Luc Besson’s “Lucy” is a mad genius mash-up of “The Tree of Life”, “The Matrix” and “2001: A Space Odyssey”. Its script, concept and sheer disdain for rules or accurate science make it laugh out loud ridiculous, but in doing so it becomes purely inventive and cinematic. “Lucy” is about no limits via the power of your mind, and this film seems to have none. It’s a wacky blast of an action/sci-fi that in just 90 minutes simply doesn’t stop.
Scarlett Johansson plays Lucy, and her performance matches the alien precision, depth and control she brought to this year’s seriously weird “Under the Skin”. In it, Lucy is a clueless blonde tourist bullied by her new boyfriend into delivering a briefcase into a hotel. As she reaches the front desk, the boyfriend is killed, and she’s taken upstairs to a group of Japanese mobsters. They pressure her to open the case, fearing it may explode, and all the while, all too on-the-nose images of cheetahs stalking their prey intercut between the action. It’s obvious, overwrought symbolism but builds powerful energy into every moment.

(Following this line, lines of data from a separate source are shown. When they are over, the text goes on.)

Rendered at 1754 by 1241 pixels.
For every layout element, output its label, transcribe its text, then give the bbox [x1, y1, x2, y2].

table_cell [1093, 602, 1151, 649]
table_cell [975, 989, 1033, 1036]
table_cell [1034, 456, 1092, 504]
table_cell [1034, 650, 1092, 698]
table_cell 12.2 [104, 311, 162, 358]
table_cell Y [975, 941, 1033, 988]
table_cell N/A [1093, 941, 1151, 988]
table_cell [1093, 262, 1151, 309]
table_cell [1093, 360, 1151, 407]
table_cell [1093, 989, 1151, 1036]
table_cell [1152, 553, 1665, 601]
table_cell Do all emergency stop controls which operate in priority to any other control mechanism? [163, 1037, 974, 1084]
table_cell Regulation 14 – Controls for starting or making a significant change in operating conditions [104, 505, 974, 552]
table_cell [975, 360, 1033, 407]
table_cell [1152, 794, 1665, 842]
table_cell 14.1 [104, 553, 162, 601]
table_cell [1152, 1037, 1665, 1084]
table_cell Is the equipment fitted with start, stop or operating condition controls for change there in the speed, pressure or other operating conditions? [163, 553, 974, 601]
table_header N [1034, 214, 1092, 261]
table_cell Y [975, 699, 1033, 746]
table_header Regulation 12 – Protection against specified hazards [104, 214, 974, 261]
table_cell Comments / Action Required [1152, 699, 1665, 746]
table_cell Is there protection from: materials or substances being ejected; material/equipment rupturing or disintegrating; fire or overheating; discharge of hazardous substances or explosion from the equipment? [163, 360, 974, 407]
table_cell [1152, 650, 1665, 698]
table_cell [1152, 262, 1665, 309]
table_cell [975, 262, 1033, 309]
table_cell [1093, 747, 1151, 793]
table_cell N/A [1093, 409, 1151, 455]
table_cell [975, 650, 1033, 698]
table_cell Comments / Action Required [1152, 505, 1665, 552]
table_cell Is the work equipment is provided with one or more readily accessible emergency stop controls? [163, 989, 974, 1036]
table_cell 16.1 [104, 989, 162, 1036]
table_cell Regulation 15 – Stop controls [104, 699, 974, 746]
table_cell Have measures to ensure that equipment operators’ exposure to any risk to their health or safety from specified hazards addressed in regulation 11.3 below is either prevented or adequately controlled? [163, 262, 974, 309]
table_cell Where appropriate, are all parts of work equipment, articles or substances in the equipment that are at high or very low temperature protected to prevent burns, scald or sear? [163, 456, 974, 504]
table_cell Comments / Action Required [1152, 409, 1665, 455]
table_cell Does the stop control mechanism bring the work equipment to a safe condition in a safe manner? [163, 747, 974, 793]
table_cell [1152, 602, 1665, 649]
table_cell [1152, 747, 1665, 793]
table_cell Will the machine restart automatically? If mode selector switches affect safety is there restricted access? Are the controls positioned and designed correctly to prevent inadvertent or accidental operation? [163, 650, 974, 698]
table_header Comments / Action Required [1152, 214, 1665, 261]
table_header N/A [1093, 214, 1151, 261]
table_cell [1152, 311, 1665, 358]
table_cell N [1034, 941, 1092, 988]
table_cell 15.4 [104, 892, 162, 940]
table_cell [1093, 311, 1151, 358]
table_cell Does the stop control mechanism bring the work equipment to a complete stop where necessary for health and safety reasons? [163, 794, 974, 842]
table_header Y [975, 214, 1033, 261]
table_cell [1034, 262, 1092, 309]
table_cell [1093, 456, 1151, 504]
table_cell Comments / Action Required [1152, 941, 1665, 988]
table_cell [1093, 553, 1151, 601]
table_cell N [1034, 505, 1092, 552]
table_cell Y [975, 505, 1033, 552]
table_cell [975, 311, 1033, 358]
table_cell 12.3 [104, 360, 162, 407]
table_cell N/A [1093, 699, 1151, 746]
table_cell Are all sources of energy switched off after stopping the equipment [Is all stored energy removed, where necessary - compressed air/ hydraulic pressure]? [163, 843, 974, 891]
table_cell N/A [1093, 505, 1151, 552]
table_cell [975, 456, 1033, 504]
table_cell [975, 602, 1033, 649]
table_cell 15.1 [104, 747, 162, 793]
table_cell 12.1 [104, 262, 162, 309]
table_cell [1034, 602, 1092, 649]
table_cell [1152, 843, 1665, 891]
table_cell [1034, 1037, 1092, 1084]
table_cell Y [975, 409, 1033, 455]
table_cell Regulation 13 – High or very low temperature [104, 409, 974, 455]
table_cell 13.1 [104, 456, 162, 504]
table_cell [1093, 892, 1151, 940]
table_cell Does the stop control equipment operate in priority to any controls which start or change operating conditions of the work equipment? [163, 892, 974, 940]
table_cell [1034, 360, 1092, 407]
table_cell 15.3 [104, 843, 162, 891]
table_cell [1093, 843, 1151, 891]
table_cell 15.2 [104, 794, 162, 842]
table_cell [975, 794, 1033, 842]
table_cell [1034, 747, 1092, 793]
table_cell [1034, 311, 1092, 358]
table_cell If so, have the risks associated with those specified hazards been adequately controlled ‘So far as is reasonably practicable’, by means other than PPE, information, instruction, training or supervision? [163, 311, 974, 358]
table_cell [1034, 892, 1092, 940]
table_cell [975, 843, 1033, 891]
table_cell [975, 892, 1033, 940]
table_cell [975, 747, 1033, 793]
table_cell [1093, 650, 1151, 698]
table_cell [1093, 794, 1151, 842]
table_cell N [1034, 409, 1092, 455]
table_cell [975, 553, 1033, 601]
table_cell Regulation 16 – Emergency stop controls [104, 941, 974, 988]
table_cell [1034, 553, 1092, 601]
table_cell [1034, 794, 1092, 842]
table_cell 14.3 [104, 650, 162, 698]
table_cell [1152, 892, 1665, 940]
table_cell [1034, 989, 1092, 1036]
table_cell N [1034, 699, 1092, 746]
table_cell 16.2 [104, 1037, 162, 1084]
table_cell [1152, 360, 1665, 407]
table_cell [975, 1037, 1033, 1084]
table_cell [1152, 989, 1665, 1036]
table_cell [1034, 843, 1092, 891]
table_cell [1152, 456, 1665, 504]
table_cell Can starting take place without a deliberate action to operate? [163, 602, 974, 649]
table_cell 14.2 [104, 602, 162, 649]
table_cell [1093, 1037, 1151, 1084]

Like Lucy, we’re totally in the dark. Besson makes it feel as though anything can happen next, and it does. After the case is opened, Lucy finds four packets of blue crystals that turn out to be a new drug. A junkie is forced to try the drug, he throws his head back in a conniption, laughs in Lucy’s face and subsequently has his head blown off. Lucy is then transformed into an unwilling drug mule, forced to carry the bag of drugs surgically placed in her intestines. Nothing’s happened yet and all ready this movie is bananas.
Cut to Morgan Freeman giving a lecture about how we only use 10 percent of our brain’s capacity. It seems completely random, and a seemingly odd moment to lay out the film’s bizarre premise and pseudo science. The natural images flashed during his presentation bring to mind some Terrence Malick movie in awe of the possibilities of the universe. It’s all token stock footage, but it’s made all the more unusual by their placement.
And in no time at all, Lucy is on the friggin’ ceiling. The bag of drugs gets released into Lucy’s bloodstream, unlocking additional parts of her brain that give her increasingly limitless telekinetic power. In a flash, she grabs a gun and murders her captors, inhales food and pulls a bullet out of her shoulder; she didn’t even notice it hit her.
As her brain capacity grows, so do her abilities and the movie’s zany possibilities. She can read Japanese, hear conversations from a mile away, absorb all the information of the Internet in minutes, recall fleeting memories of her time as a baby, take control of phones, TVs and computers, shape shift her hair and body and render an entire room helpless with a flick of her wrist.
Besson doesn’t stop to put rules in place on what Lucy can and can’t do. She just does. In the process Besson amasses a gigantic body count and has all the fun in the world doing whatever he pleases. It’s cathartic and exciting to see just how outrageous “Lucy” can get.
But Besson also doesn’t bother with a genuine backstory, melodrama or morality for Lucy that might slow the film down or muddle the ideas and possibilities he’s trying to explore. Besson instead relies on Johansson to convey a trace of humanity within her heightened state of mind. She plants a sudden kiss on a helpful detective, she musters a feeble smile to an old friend, and she finds a brief moment to call her parents and say how much she loves them.
“Lucy” actually charts similar territory as Christopher Nolan’s “Interstellar”. They both make big nods to Stanley Kubrick’s “2001” in their visuals and themes, but “Lucy” does away with Nolan’s stodgy plotting and rules and conveys a sense of infinite possibility and a higher human understanding by actually showing us instead of telling us. This is what cinema is supposed to do, stoke the imagination through images and wonder. And not despite the goofy plot but because of it, “Lucy” is a gorgeous feast to watch, but you would’ve never guessed it would come in such an unusual package.